BEGIN

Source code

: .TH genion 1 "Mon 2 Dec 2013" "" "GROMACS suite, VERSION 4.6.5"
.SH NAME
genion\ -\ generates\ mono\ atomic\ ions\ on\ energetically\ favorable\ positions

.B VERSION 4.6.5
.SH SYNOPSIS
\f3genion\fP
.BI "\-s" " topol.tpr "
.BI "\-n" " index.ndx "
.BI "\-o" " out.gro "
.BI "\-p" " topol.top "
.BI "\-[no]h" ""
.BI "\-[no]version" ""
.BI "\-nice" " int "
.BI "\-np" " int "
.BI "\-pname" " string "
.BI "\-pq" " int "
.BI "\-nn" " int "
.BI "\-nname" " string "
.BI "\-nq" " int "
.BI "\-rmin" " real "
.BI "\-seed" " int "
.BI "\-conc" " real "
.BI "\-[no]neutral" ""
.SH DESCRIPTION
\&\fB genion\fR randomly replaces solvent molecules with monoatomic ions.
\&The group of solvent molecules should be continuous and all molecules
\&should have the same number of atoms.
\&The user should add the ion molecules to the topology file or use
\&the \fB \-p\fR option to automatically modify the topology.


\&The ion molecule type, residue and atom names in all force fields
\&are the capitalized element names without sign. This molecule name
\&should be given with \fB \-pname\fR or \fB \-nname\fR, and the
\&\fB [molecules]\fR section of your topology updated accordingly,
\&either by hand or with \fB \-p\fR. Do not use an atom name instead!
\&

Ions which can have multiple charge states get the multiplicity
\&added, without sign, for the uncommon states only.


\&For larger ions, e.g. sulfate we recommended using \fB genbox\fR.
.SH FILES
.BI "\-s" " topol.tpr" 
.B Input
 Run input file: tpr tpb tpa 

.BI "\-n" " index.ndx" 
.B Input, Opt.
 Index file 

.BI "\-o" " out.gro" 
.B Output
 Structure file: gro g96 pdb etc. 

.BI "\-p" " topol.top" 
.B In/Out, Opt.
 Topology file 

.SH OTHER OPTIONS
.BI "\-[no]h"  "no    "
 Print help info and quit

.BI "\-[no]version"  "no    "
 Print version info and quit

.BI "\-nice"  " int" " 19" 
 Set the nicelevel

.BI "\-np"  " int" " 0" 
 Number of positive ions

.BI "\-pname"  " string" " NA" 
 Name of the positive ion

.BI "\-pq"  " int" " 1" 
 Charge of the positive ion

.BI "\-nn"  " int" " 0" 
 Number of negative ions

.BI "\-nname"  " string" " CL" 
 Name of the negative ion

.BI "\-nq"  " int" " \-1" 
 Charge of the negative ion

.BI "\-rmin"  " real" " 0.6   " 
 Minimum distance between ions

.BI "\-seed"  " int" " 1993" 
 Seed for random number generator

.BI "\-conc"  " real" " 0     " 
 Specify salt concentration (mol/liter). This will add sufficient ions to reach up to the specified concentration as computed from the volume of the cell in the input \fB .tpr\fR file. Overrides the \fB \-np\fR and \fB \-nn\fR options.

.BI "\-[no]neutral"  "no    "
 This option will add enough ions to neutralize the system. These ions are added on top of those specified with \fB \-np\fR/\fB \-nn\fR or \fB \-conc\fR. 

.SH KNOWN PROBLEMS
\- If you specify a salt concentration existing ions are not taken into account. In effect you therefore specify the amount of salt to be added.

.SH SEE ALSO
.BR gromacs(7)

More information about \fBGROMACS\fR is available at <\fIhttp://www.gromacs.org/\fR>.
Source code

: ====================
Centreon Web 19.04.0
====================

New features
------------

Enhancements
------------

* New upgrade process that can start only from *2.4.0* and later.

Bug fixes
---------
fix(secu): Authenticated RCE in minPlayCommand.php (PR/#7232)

END

## ACTION ITEM
For every line in the data above that holds "added", return the line itself.

## ANSWER SPACE
\&added, without sign, for the uncommon states only.
 This option will add enough ions to neutralize the system. These ions are added on top of those specified with \fB \-np\fR/\fB \-nn\fR or \fB \-conc\fR. 
\- If you specify a salt concentration existing ions are not taken into account. In effect you therefore specify the amount of salt to be added.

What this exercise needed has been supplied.